Data & Network Resources Security
Revised June 2011
Risk Assessment
The electronic network utilized by faculty, students, and staff of the Paideia School must be protected from unlawful invasion and malicious destruction. Data gathered to document student performance, staff functions, communications, and business activities provokes a necessary need for protection and assurance of accuracy.
The Family Educational Rights and Privacy Act mandates educational agencies adopt adequate security policies with regard to student records or personally identifiable information regarding any student. In Georgia, the right to privacy is a fundamental right protected by the state constitution and federal statutory law.
Records with regard to mental health communications, child abuse records, child drug abuse records, and AIDS records are all protected as confidential under various state and federal laws. Therefore, the Paideia School herein documents detailed policies and plans to protect electronic records and systems of operation. Systems shall include but shall not be limited to the wide area network, servers, computers, software, e-mail, student performance records, staff records, and any other means of electronic transmission.
Assessment of Vulnerability
All physical facilities shall be reviewed for proper security (door locks, alarm systems, etc.). Passwords shall be assigned for both student and staff access to appropriate communication/network access. Passwords shall not be visible or adjacent to any computer on the network, i.e. sticky note on monitor or under keyboard.
The Paideia School network shall be protected from the Internet by a firewall. Limited access through the firewall will be provided. Appropriate software for detection of password changes and lessening of network security measures shall be maintained.
Data to be Protected
All student data shall be protected.

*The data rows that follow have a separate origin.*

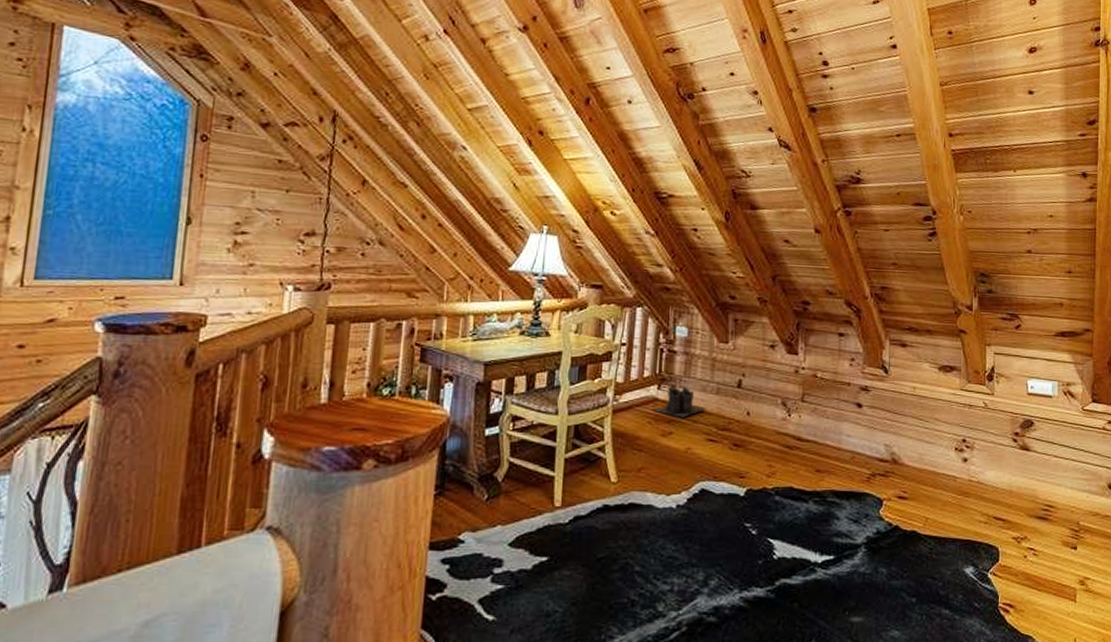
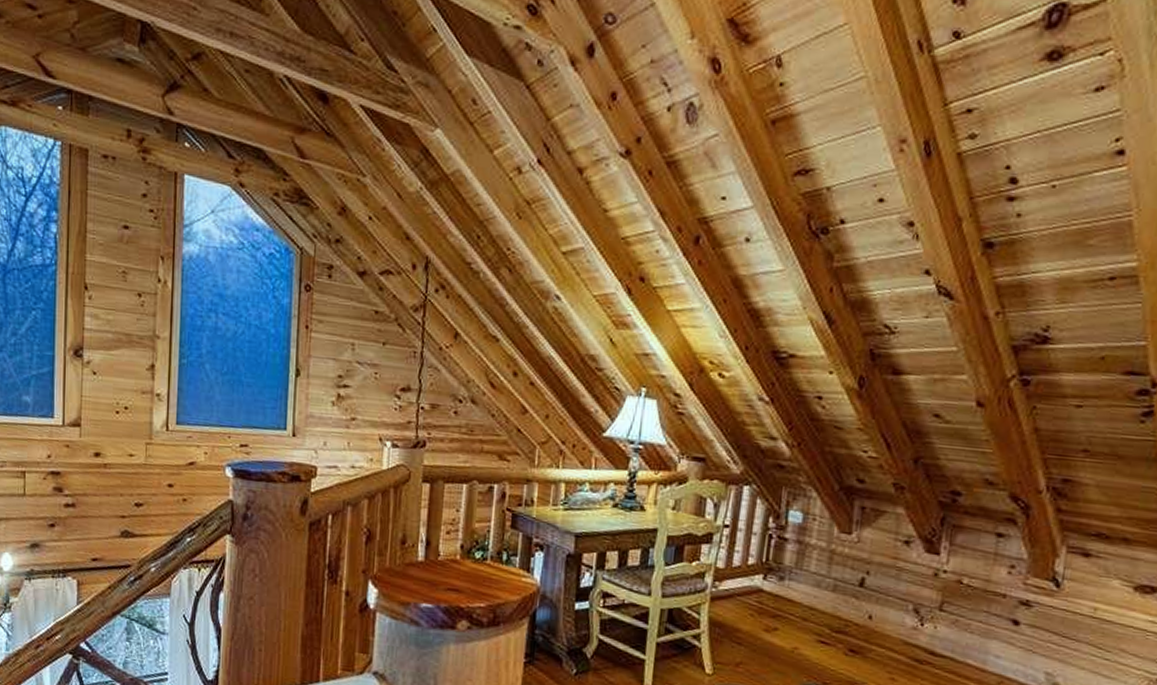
boots: present [653,386,707,418] -> none [757,578,821,614]

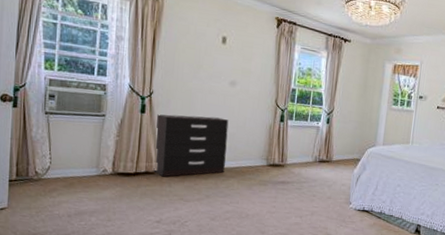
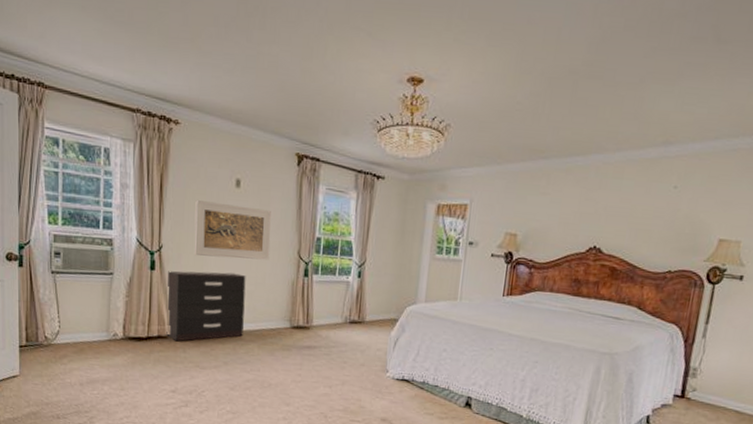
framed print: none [183,53,253,107] -> present [194,200,272,260]

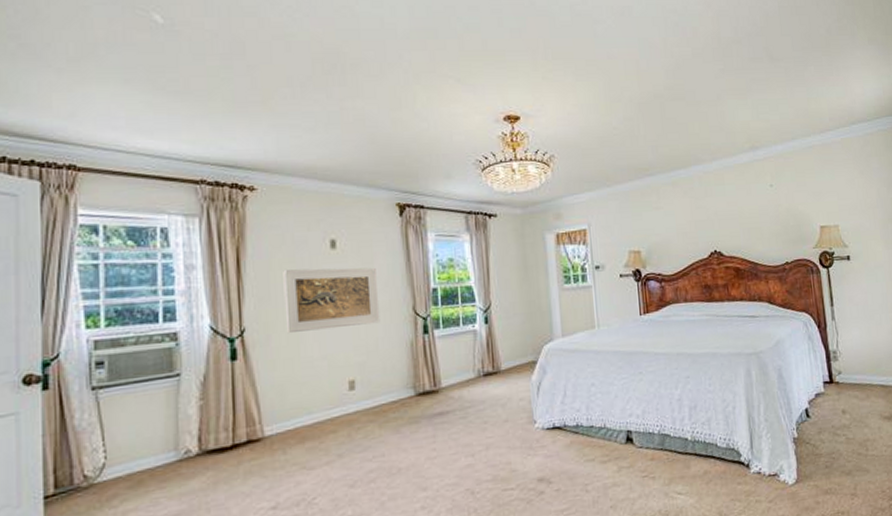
dresser: present [166,271,246,342] -> none [253,344,359,443]

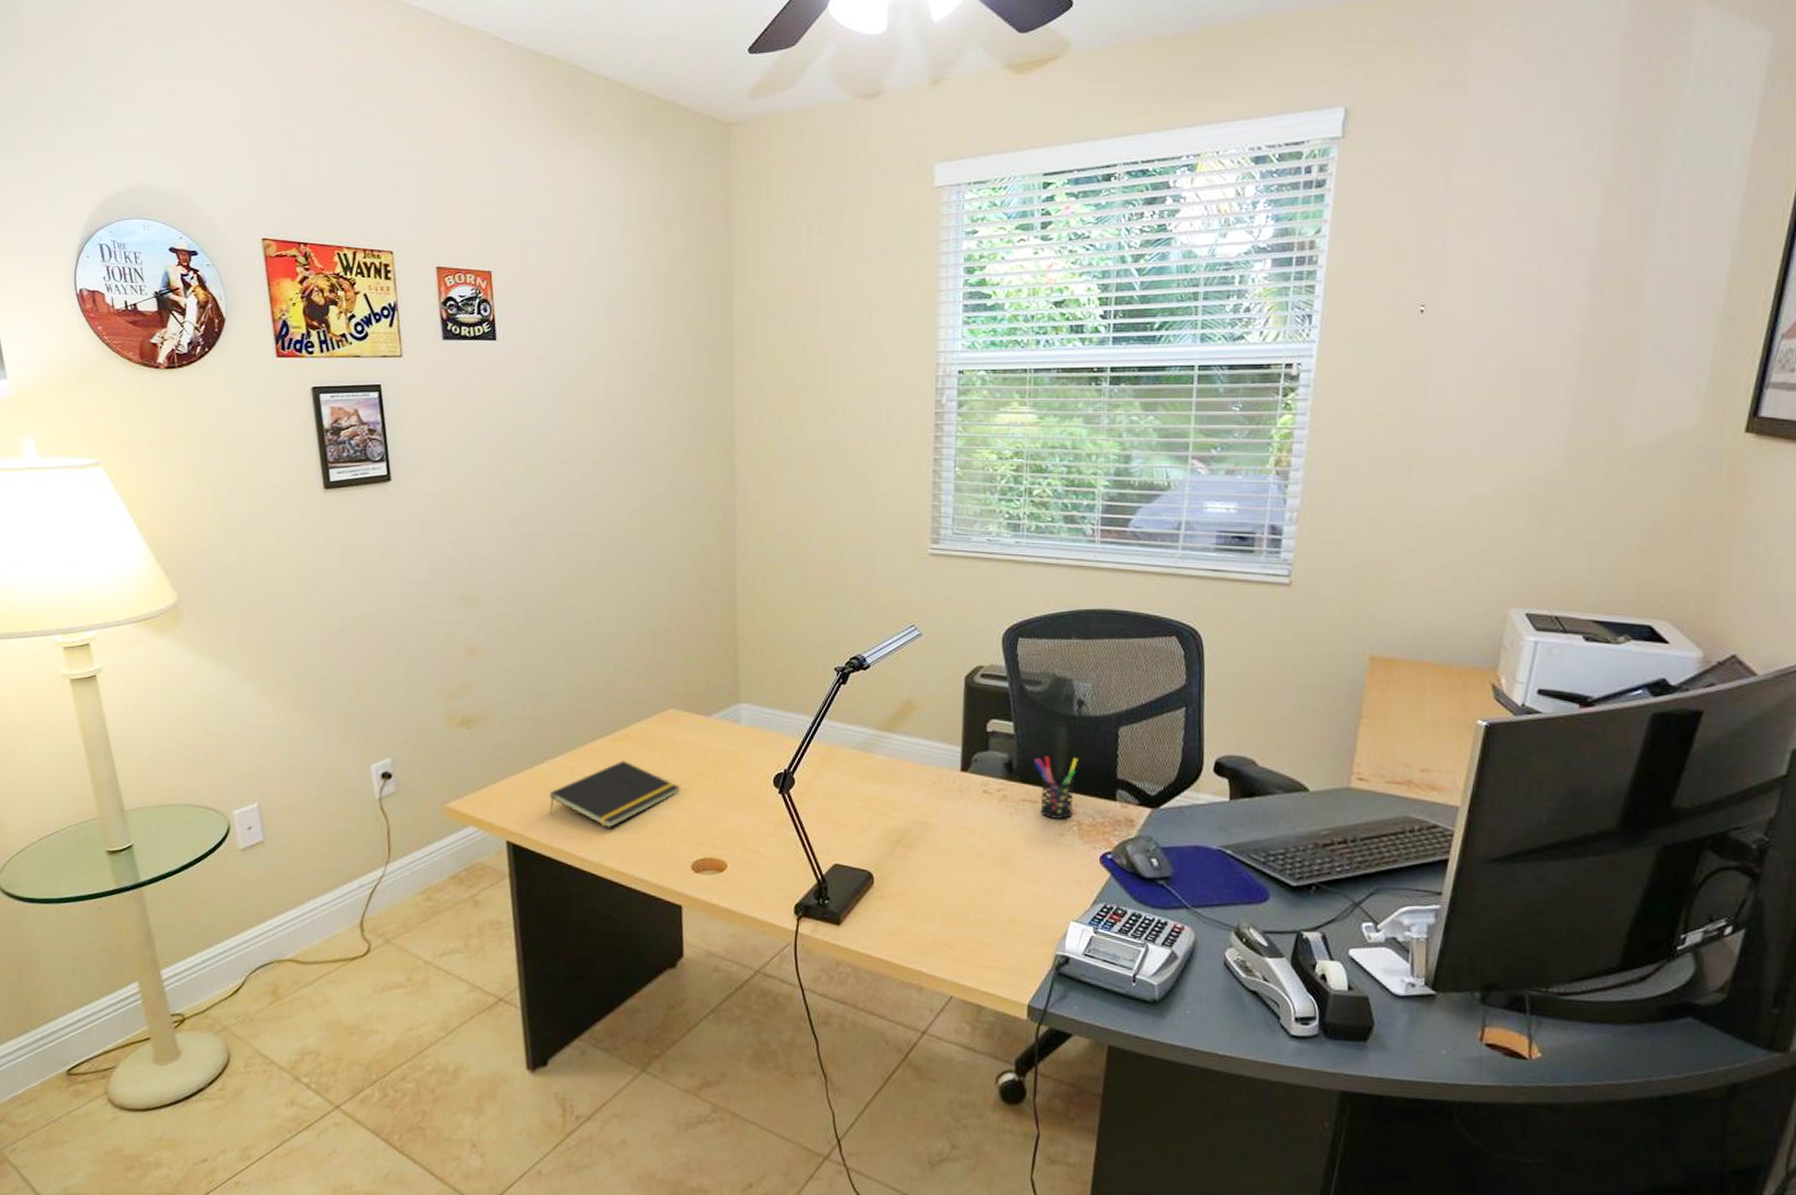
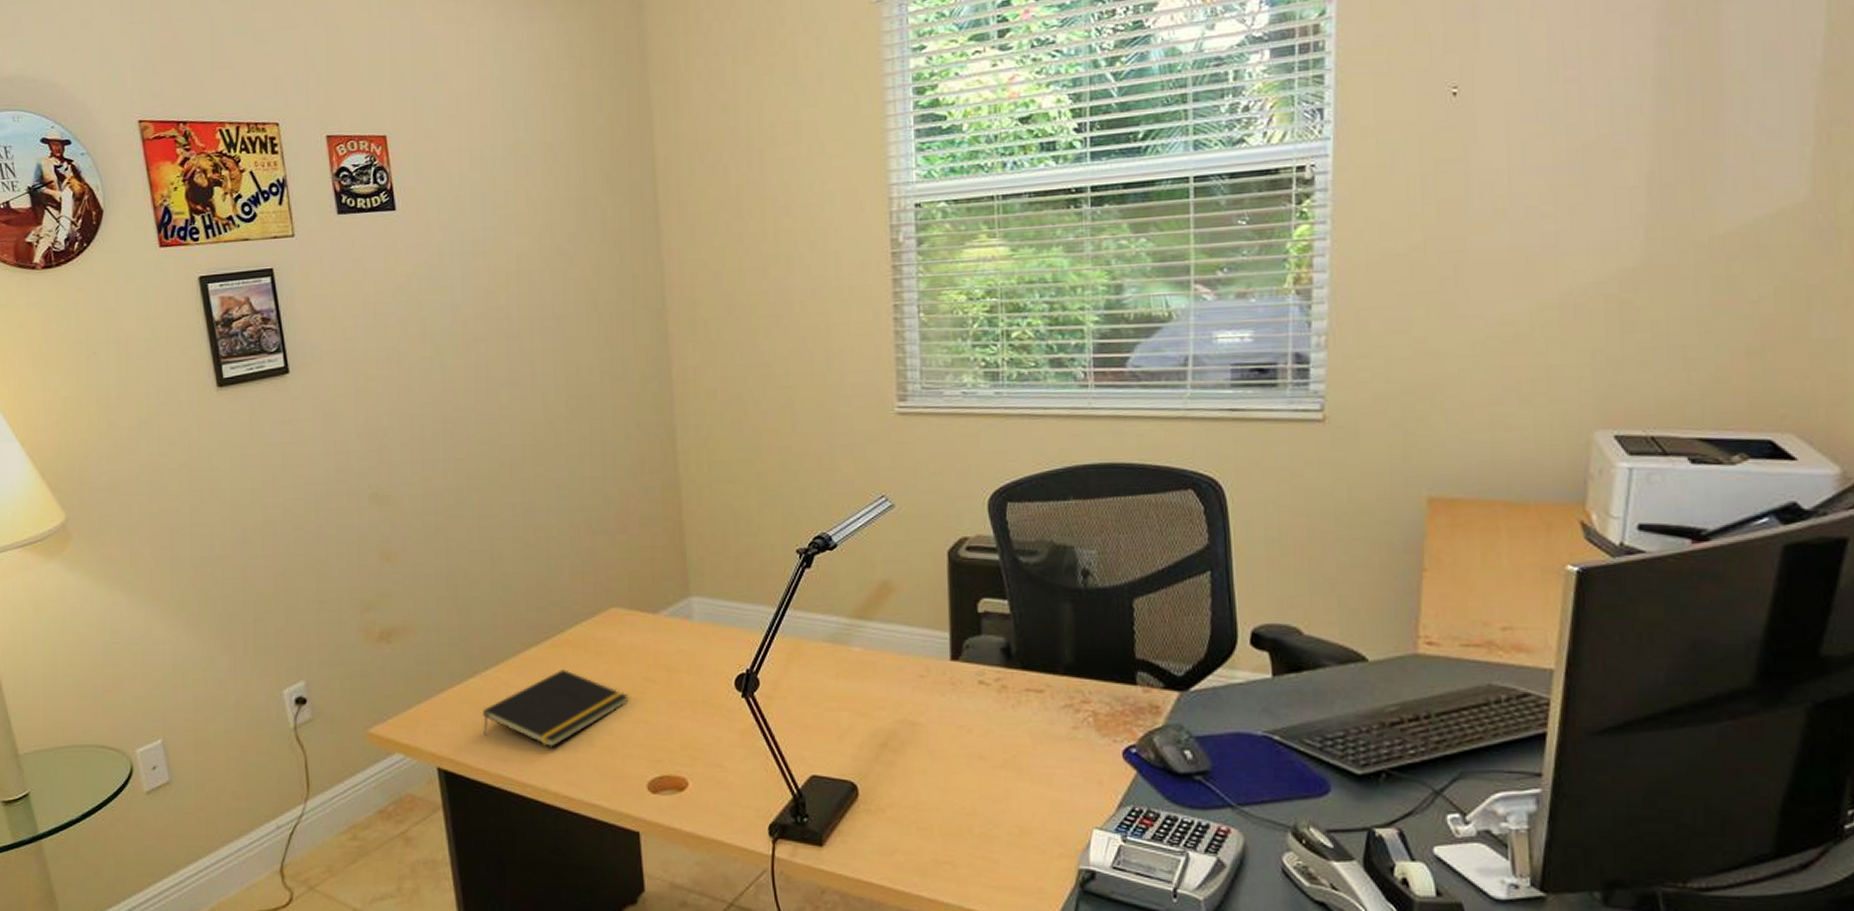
pen holder: present [1034,756,1078,820] -> none [1035,637,1088,711]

Should data become corrupt or manipulated, any performance judgments regarding students or the school system would be deemed unusable. Hardware and software used for electronic means in the system must be protected as well. Virus protection software must be maintained and up-to-date at all times. Access to servers and network administration areas shall be limited to appropriate personnel only.
Software shall not be copied for personal use and all software utilized in the system shall have proper licensing prior to use. Copying software violates copyright laws.
Staff and student folders stored on servers or other electronic storage devices shall have separate areas, servers, and/or access. All access shall be through properly assigned passwords.
Further, all access to the Internet shall follow the guide of the Children's Internet Protection Act and the acceptable use policies as established by the Paideia School.
Access Issues
All student data shall be accessible only by authorized personnel. Likewise, all personnel records shall be accessible only by authorized personnel. Data integrity shall be maintained to ensure accuracy of all data and reporting.
Business Continuity
All data shall be backed up daily and system data backed up twice each week. One set of weekly data tapes shall be stored in a fireproof vault. The second set of tapes will be stored in a secure location offsite.